Example: Extracting Substrings

Extracting or replacing parts of a substring is quite straight forward but requires some more typing than e.g. in Python. The main function you will use is the substring function.

The substr function

Let us extract parts of a given string starting with the second and ending with the seventh character.

s <- c("Hello World")
substring(s, 2, 7)
## [1] "ello W"

The second argument in the substring function defines the starting position, the third the ending position of the string extraction.

If you apply the function to a vector of characters, it is applied to each element of the vector.

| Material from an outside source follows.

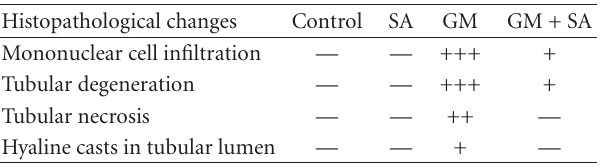
Figure 2: E ff ect of gentamicin (GM), salicylic acid (SA), and their combination on protein carbonyl content in kidney tissues of rats. Values are means ± SD. ∗ P < 0 . 001 versus control and SA; # P < 0 . 01 versus GM. Table 2: Grading of histopathological changes in the kidney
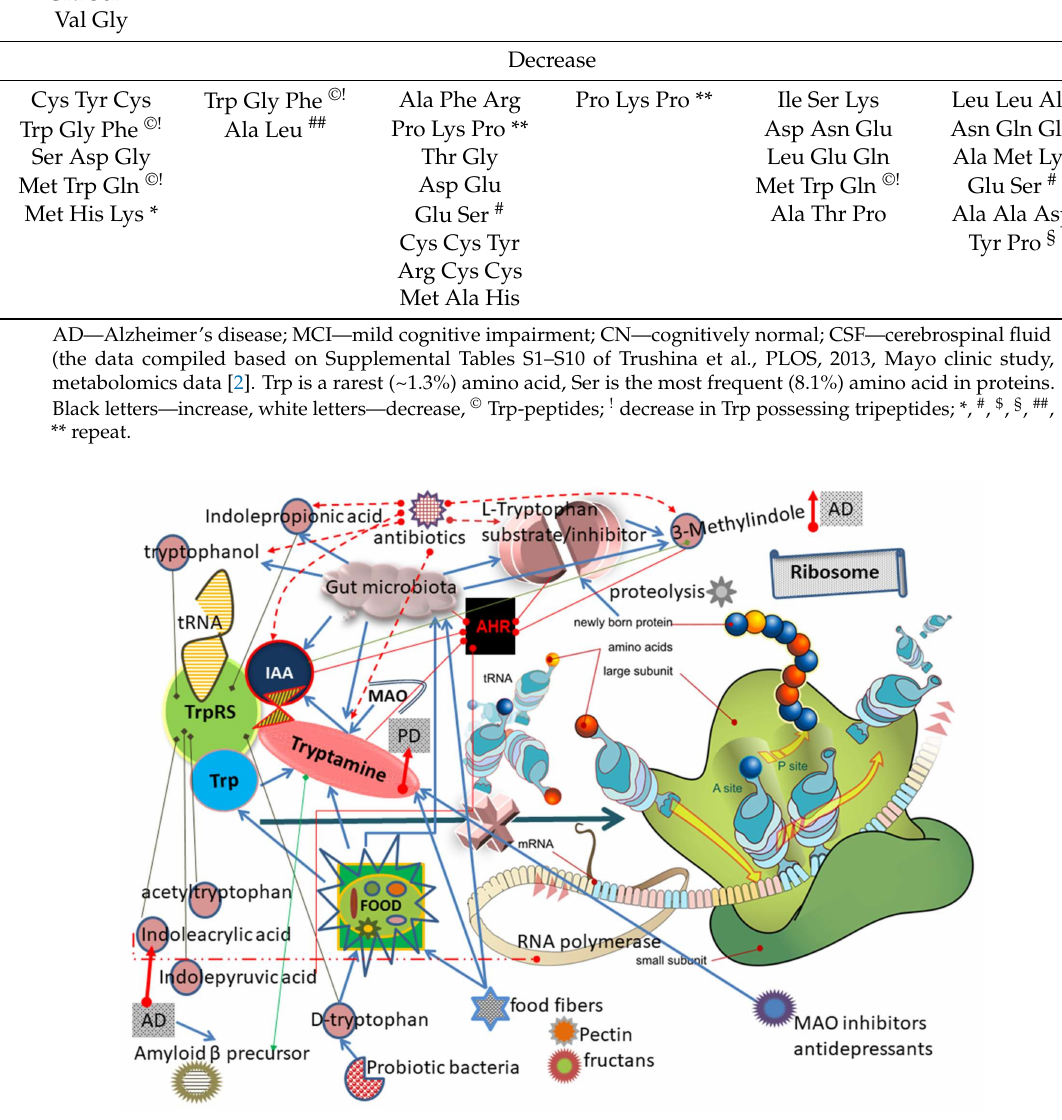
Figure 1. Scheme of inhibition and blockage of protein biosynthesis due to the replacement of Trp from TrpRS with Trp metabolites, the substrate-like inhibitors of TrpRS (abbreviations and explanations are in the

v <- c("Hello Earth", "Hi Pluto")
substring(v, 2, 7)
## [1] "ello E" "i Plut"

A more genreal task might be to extract the second part of a character string which is of type “some_string some_other_string” i.e. with the two strings separated by blank or any other specific character. In the example above, this would imply the following:

substring(v[1], 7, 11)
## [1] "Earth"
substring(v[2], 4, 8)
## [1] "Pluto"

The regexpr function

It is also possible and often more convenient to use the powerful regexpr function which looks for a pattern in a character element and returns the index of this.

regexpr(" ", v[1])
## [1] 6
## attr(,"match.length")
## [1] 1
## attr(,"index.type")
## [1] "chars"
## attr(,"useBytes")
## [1] TRUE

The first line gives the position within the character string. The other two lines are just attributes with additional information. Of course, this can also be applied to an entire vector:

regexpr(" ", v)
## [1] 6 3
## attr(,"match.length")
## [1] 1 1
## attr(,"index.type")
## [1] "chars"
## attr(,"useBytes")
## [1] TRUE

If you compare the result with the vector elements, than 6 and 3 gives the position of the blank within each of the two strings. Since we acutally do not want the second word to include a leading blank but only the second one, we have to increase the starting position by one.

regexpr(" ", v) + 1
## [1] 7 4
## attr(,"match.length")
## [1] 1 1
## attr(,"index.type")
## [1] "chars"
## attr(,"useBytes")
## [1] TRUE

Hence, the problem of the starting position is solved. As ending position, we use the result of the nchar function which returns the number of characters in a string.

nchar(v)
## [1] 11  8

In summary, this is one possible solution:

substring(v, regexpr(" ", v)+1, nchar(v))
## [1] "Earth" "Pluto"

For more information on the regexpr and similar functions, have a look at the help page (i.e. ?regexpr).

For an overview of regular expressions which e.g. match any digit or alphabetic character see ?regex.

To get an idea of the full power of regular expressions for text mining and manipulation, see www.regular-expressions.info.